▶ Your task: Identify every line in the records below that contains the word "filter", and copy each of those lines.

▶ Supplied material:
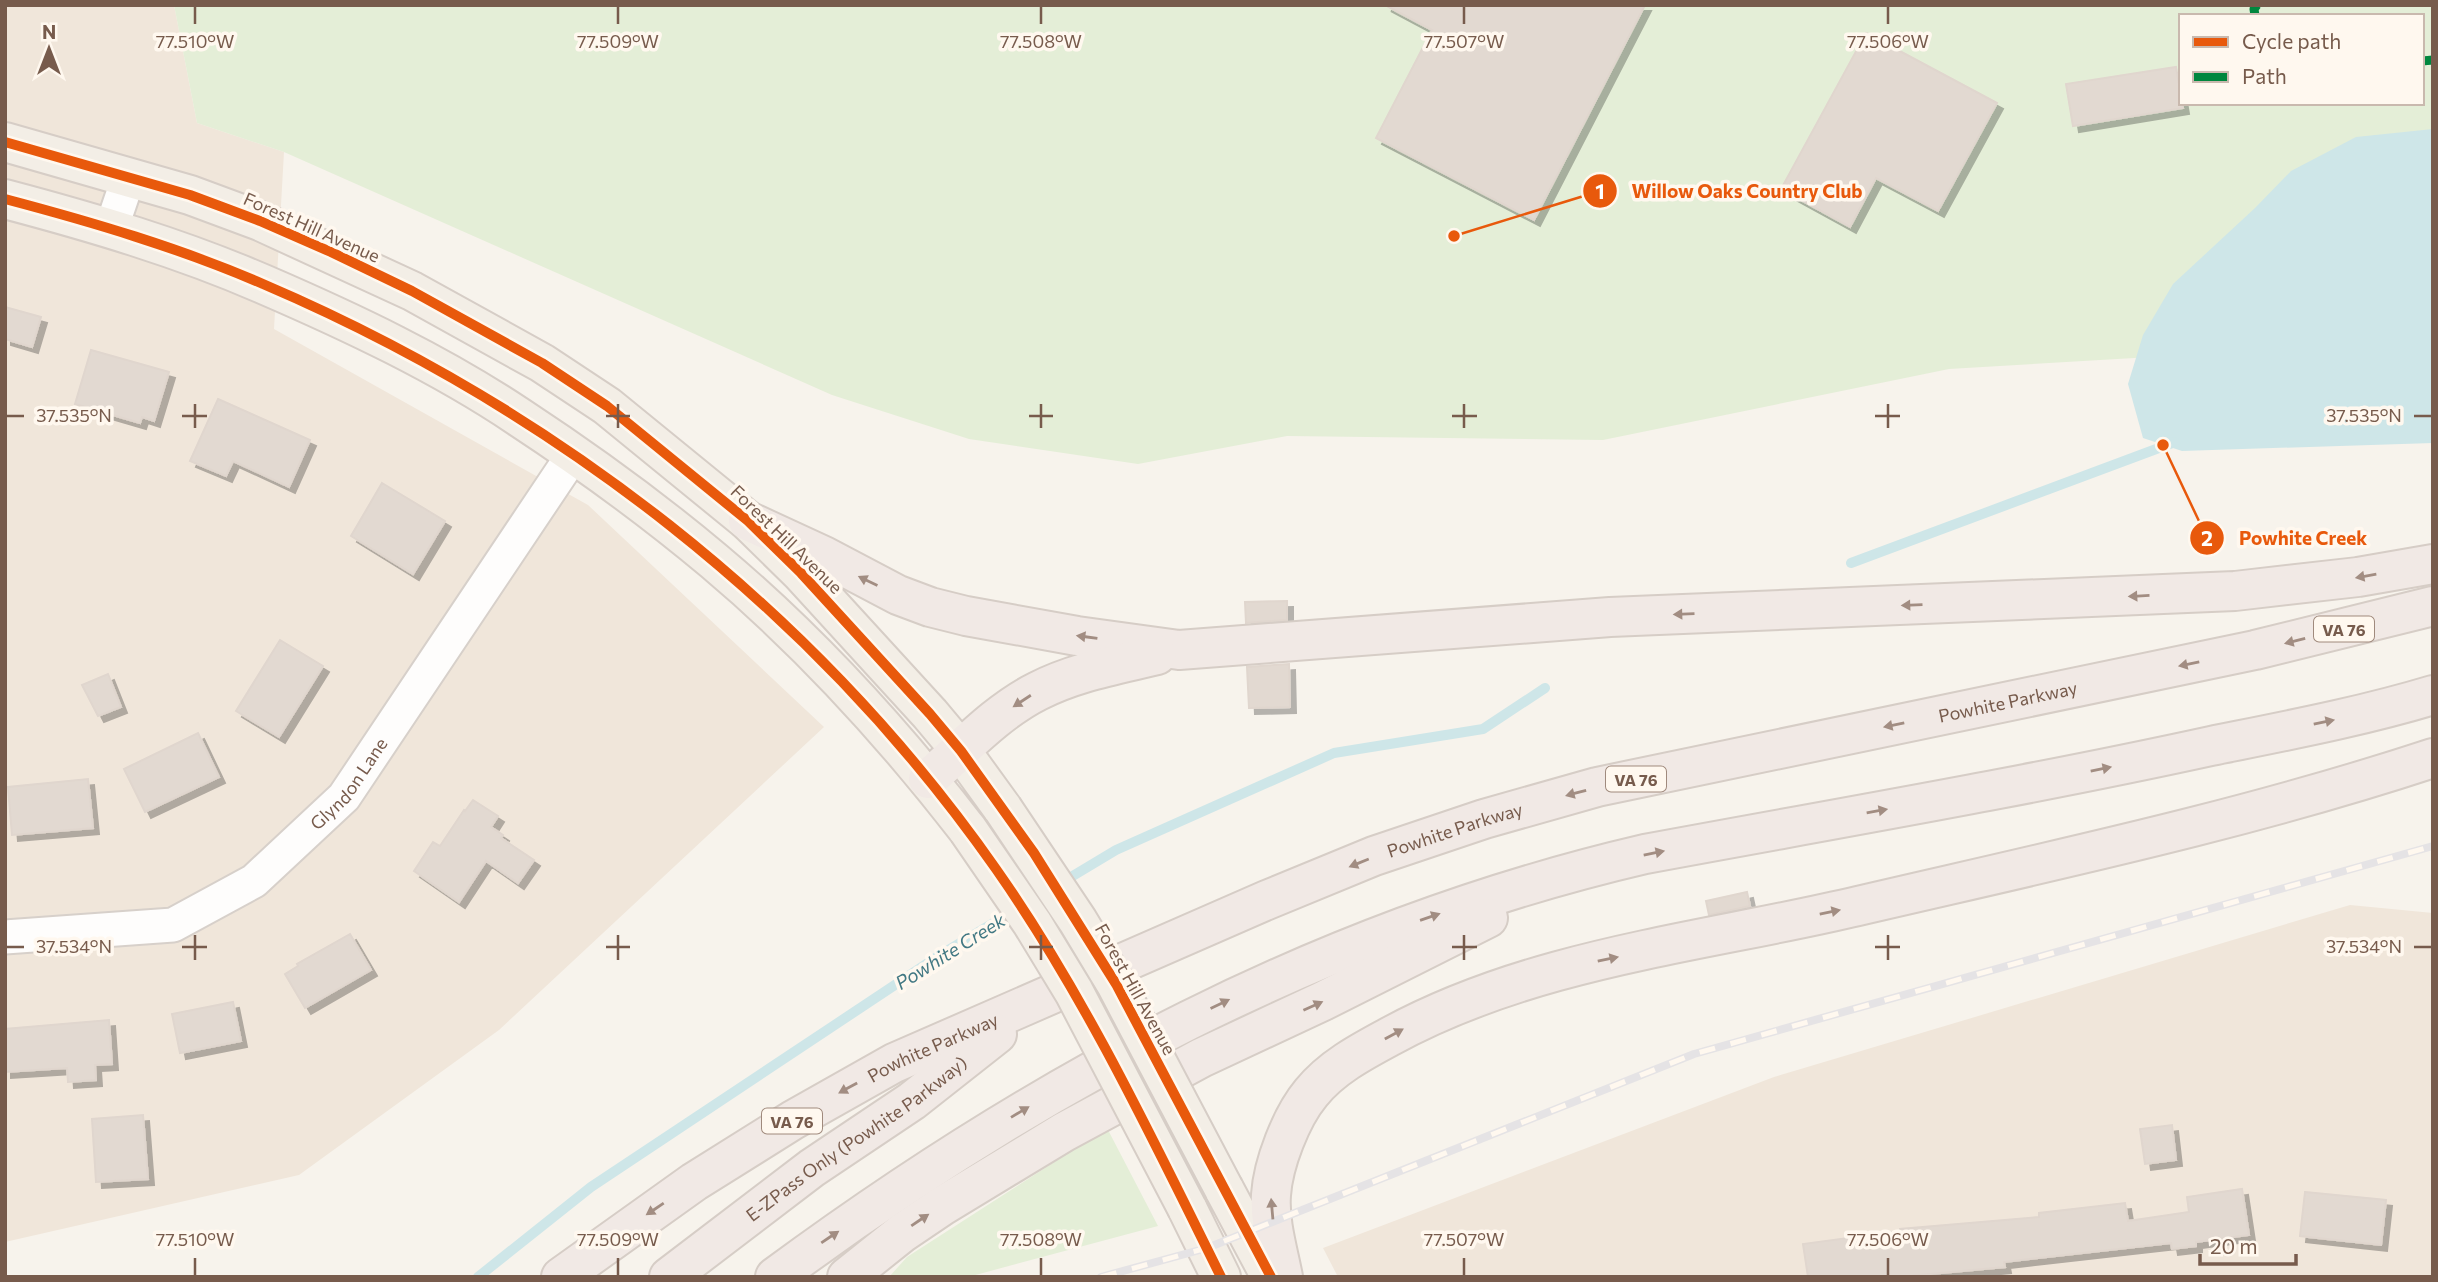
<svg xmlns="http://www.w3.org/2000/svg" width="2438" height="1282" font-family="Commissioner,sans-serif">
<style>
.residential{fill:#f0e6da}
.green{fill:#e4eed7;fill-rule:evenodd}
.water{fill:#cee6e8}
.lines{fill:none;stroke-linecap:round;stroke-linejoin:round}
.stream{stroke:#cee6e8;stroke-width:10}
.building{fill:#e2d9d1;stroke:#e0d6ce;stroke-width:2;filter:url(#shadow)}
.minor-casing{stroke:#d7d0ca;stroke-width:37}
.major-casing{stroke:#d6cdc6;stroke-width:42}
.highway-casing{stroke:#d6cdc6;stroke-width:42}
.minor{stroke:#fefdfc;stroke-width:33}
.major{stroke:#f3eee6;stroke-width:38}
.highway{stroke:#f1e9e5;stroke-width:38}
.rail-casing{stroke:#e5e3e5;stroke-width:8}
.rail{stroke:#fff8ef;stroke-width:5;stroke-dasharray:16;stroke-linecap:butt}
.major-bridge-casing{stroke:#d6cdc6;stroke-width:42;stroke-linecap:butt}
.major-bridge{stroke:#f3eee6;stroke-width:38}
.quiet{stroke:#00873e;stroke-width:9;stroke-dasharray:18 9;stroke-linecap:butt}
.cycleway-casing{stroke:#fff8ef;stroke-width:15}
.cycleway{stroke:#e8590c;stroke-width:10}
.oneway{fill:#a28d82}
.ticks{fill:none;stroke:#775b4c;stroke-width:2.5}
.labels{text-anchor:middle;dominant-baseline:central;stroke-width:7;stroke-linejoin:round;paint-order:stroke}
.shield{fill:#fff8ef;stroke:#a08a7d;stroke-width:2}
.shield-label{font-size:16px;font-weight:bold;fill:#775b4c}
.street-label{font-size:18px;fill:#775b4c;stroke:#fff8ef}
.water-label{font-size:19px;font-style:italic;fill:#427883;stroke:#fff8ef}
.ticks-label{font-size:18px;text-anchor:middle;fill:#775b4c;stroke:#fff8ef;stroke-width:7;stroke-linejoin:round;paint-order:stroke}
.leader{fill:none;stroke:#e8590c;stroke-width:2.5}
.callout-dot{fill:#e8590c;stroke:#fff8ef;stroke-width:2.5}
.mark-label{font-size:21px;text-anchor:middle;font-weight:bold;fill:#fff}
.callout-label{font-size:19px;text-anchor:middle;font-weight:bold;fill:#e8590c;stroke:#fff8ef;stroke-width:7;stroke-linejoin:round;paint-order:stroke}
</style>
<defs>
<filter id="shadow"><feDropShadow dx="6" dy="6" stdDeviation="0" flood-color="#0004"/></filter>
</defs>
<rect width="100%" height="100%" fill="#f7f3ec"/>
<!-- residential -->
<path class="residential" d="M5 5H174L197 123 284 152 274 329 588 505 824 727 499 1030 299 1175 5 1242Z
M2350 905 2433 913V1277H1338L1323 1248 1774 1077Z"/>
<!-- green -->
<path class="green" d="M174 5H2433V329L2357 345 1949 369 1603 440 1287 436 1138 464 969 439 832 395 284 152 197 123ZM2181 16H2422V103H2181Z
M1107 1128 1158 1226 968 1277H889L907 1257Z"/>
<!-- water -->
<path class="water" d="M2433 129V443L2182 451 2143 438 2128 384 2143 335 2173 284 2255 208 2291 171 2356 137Z"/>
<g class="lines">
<!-- stream -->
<path class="stream" d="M1851 563 2175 442
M1061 883 1116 850 1334 753 1483 729 1545 688
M478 1277 591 1187 940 955 1015 910"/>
</g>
<!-- building -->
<path class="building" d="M1385 5H1645L1534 220 1376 138 1432 30Z
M1866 33 1997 103 1938 211 1876 178 1850 227 1781 189Z
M2176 67 2183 108 2073 126 2066 84Z
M5 307 41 317 32 347 5 339Z
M91 350 169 372 154 421 142 417 140 423 75 404Z
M218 399 310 440 289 487 233 461 226 476 190 461Z
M382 483 445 521 413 574 351 536Z
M1287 601V620L1246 623 1245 602Z
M280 640 323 666 279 737 236 711Z
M1289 664 1290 707 1249 708 1247 667Z
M108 674 121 707 98 716 82 685Z
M198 733 219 777 145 812 124 769Z
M88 779 93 828 12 835 8 787Z
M473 800 498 816 491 827 503 835 501 838 534 860 518 883 486 861 459 902 414 871 433 842 440 846 464 810 465 811Z
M1747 892 1750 906 1709 915 1706 901Z
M350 934 371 970 305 1008 285 974 298 966 297 964Z
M233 1002 241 1041 180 1053 172 1014Z
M109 1020 112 1064 95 1065 96 1080 68 1082 67 1068 5 1072V1029Z
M143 1115 148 1179 96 1182 92 1119Z
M2172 1125 2176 1160 2145 1164 2140 1129Z
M2242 1189 2249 1235 2196 1242V1246L2172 1249 2171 1243 2004 1262 2005 1267 1898 1277H1808L1803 1244 1900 1231V1229L2039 1217V1213L2125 1203 2128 1221 2189 1212 2187 1197Z
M2305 1192 2386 1200 2381 1245 2300 1236Z"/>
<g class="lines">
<defs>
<g id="minor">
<path d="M111 229 129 176"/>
<path id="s1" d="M5 937 173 925 254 881 344 797 573 455"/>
</g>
<path id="major" d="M5 142 190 195 260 221 412 291 542 363 607 406 748 521 801 573 930 714 961 751 1003 809
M5 199C92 222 180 248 263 284 351 322 440 364 519 417 586 461 652 509 714 561 808 640 893 733 968 830
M1224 1189 1271 1277
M1187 1208 1221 1277"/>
<g id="highway">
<path d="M748 521 824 556 898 595 930 607 966 616 1077 636 1179 650 1610 617 2235 591 2358 577 2433 564"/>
<path d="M928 779C963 749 996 712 1038 691 1075 672 1116 665 1157 655"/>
<path id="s2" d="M561 1277 694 1182 793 1120 894 1063 1267 900 1374 856 1484 819 1597 787 2255 650 2433 606"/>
<path id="s3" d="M669 1277 812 1168 912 1101 997 1034"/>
<path d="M775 1277C1039 1082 1323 929 1645 854 1834 819 2023 787 2211 746 2285 731 2360 717 2433 695"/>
<path d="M847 1277 902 1233 942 1206 1064 1132 1201 1058 1323 1001 1488 918"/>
<path d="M1283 1277C1278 1251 1269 1222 1271 1195 1273 1164 1291 1117 1311 1093 1331 1068 1361 1052 1389 1037 1533 958 1701 943 1858 906 2051 861 2245 820 2433 758"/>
</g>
</defs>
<!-- minor casing -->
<use href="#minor" class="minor-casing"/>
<!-- major casing -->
<use href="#major" class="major-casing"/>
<!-- highway casing -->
<use href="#highway" class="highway-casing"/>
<!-- minor -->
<use href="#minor" class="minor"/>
<!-- major -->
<use href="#major" class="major"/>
<!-- highway -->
<use href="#highway" class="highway"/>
<defs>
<path id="rail" d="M1101 1277 1207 1248 1694 1054 2433 846"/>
</defs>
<!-- rail casing -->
<use href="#rail" class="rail-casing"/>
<!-- rail -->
<use href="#rail" class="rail"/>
<defs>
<path id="major-bridge" d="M1003 809 1078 921 1116 984 1224 1189
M968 830 1032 923 1074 992 1187 1208"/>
</defs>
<!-- major-bridge casing -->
<use href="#major-bridge" class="major-bridge-casing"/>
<!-- major-bridge -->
<use href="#major-bridge" class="major-bridge"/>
<!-- quiet -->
<path class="quiet" d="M2255 16 2254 9 2257 5
M2422 61 2433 60"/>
<defs>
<path id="cycleway" d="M5 142 190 195 260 221 331 252 412 291 542 363 607 406 748 521 801 573 930 714 961 751 1034 853 1116 984 1271 1277
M5 199C92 222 180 248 263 284 553 408 814 609 996 869 1085 996 1152 1138 1221 1277"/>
</defs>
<!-- cycleway casing -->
<use href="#cycleway" class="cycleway-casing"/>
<!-- cycleway -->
<use href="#cycleway" class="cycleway"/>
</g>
<!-- one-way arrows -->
<defs><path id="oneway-solid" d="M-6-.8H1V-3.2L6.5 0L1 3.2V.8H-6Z" transform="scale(1.75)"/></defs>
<g class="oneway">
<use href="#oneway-solid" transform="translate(2366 576) rotate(170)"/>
<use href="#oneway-solid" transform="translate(868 581) rotate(-154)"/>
<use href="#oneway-solid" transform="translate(2139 596) rotate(177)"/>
<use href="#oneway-solid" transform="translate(1912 605) rotate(178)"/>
<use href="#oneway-solid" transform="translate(1684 614) rotate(178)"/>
<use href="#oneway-solid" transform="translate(1087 637) rotate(-172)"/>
<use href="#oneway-solid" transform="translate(2295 641) rotate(166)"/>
<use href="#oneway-solid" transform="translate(2189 664) rotate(168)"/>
<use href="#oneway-solid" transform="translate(1022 701) rotate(147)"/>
<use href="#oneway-solid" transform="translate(2324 722) rotate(-12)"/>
<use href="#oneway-solid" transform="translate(1894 725) rotate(168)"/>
<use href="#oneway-solid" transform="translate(2101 769) rotate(-11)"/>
<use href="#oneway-solid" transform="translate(1576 793) rotate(165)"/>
<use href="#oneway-solid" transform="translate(1877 811) rotate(-10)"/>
<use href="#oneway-solid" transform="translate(1654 853) rotate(-11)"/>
<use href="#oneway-solid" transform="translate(1359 863) rotate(158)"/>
<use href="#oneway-solid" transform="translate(1830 912) rotate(-12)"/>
<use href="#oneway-solid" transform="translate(1430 917) rotate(-19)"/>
<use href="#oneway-solid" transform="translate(1608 959) rotate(-12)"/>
<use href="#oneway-solid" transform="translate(1220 1004) rotate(-26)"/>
<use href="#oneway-solid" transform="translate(1313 1006) rotate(-24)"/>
<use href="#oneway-solid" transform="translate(1394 1034) rotate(-29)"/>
<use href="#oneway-solid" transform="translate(848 1088) rotate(151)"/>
<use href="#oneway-solid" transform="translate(1020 1112) rotate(-31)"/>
<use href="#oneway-solid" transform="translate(655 1209) rotate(146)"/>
<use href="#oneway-solid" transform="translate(1272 1209) rotate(-95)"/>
<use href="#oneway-solid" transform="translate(920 1220) rotate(-34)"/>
<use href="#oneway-solid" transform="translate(830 1237) rotate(-34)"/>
</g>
<!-- ticks -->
<path class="ticks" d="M195 7V24M618 7V24M1041 7V24M1464 7V24M1888 7V24M195 404V428M618 404V428M1041 404V428M1464 404V428M1888 404V428M7 416H24M182 416H207M606 416H630M1029 416H1053M1452 416H1477M1875 416H1900M2414 416H2431M195 935V960M618 935V960M1041 935V960M1464 935V960M1888 935V960M7 947H24M182 947H207M606 947H630M1029 947H1053M1452 947H1477M1875 947H1900M2414 947H2431M195 1258V1275M618 1258V1275M1041 1258V1275M1464 1258V1275M1888 1258V1275"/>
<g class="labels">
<!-- shield labels -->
<g class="shield">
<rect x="2314" y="616.5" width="60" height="25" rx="5"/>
<rect x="1606" y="766.5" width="60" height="25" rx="5"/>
<rect x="762" y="1108.5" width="60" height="25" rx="5"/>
</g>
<g class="shield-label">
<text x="2344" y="629">VA 76</text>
<text x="1636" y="779">VA 76</text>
<text x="792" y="1121">VA 76</text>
</g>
<!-- street labels -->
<g class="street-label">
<text transform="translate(312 227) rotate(24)">Forest Hill Avenue</text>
<text transform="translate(787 539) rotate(44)">Forest Hill Avenue</text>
<text stroke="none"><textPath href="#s2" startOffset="1572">Powhite Parkway</textPath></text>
<text stroke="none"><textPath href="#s1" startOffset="397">Glyndon Lane</textPath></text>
<text stroke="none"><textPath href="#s2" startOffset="1004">Powhite Parkway</textPath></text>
<text transform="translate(1136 989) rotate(61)">Forest Hill Avenue</text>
<text stroke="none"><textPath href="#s2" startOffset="438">Powhite Parkway</textPath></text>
<text stroke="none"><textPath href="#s3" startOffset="233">E-ZPass Only (Powhite Parkway)</textPath></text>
</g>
<!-- water labels -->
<g class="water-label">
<text transform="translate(950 951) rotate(-32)">Powhite Creek</text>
</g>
</g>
<g class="ticks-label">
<text x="195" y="48">77.510°W</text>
<text x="618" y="48">77.509°W</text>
<text x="1041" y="48">77.508°W</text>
<text x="1464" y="48">77.507°W</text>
<text x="1888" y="48">77.506°W</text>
<text x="74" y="422">37.535°N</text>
<text x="2364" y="422">37.535°N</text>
<text x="74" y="953">37.534°N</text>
<text x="2364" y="953">37.534°N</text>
<text x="195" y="1246">77.510°W</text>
<text x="618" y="1246">77.509°W</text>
<text x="1041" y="1246">77.508°W</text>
<text x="1464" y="1246">77.507°W</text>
<text x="1888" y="1246">77.506°W</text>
</g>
<!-- callouts -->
<path class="leader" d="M1454 236L1600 191M2163 445L2207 538"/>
<g class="callout-dot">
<circle cx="1454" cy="236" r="7"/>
<circle cx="2163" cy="445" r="7"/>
<circle cx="1600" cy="191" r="18"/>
<circle cx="2207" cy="538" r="18"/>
</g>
<g class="mark-label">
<text x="1600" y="199">1</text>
<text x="2207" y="546">2</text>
</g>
<g class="callout-label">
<text x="1747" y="198">Willow Oaks Country Club</text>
<text x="2303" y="545">Powhite Creek</text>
</g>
<!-- border -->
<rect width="2438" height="1282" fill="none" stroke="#775b4c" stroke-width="14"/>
<!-- legend -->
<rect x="2179" y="14" width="245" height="91" fill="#fff8ef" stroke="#c9b9ae" stroke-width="2"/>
<rect x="2193" y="37" width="35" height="10" fill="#e8590c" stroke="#c9b9ae" stroke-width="2"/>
<text x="2242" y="49" font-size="21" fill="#775b4c">Cycle path</text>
<rect x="2193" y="72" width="35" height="10" fill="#00873e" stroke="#c9b9ae" stroke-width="2"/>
<text x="2242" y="84" font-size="21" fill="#775b4c">Path</text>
<!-- north arrow -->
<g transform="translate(49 49)" stroke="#fff8ef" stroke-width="5" paint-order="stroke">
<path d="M0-5L12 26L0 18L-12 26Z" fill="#775b4c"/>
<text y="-10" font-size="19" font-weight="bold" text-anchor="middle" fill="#775b4c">N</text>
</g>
<!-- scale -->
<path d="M2200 1254v10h96v-10" fill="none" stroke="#775b4c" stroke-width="3.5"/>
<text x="2210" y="1254" font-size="21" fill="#775b4c" stroke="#fff8ef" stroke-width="5" paint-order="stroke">20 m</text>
</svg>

▶ Your solution:
.building{fill:#e2d9d1;stroke:#e0d6ce;stroke-width:2;filter:url(#shadow)}
<filter id="shadow"><feDropShadow dx="6" dy="6" stdDeviation="0" flood-color="#0004"/></filter>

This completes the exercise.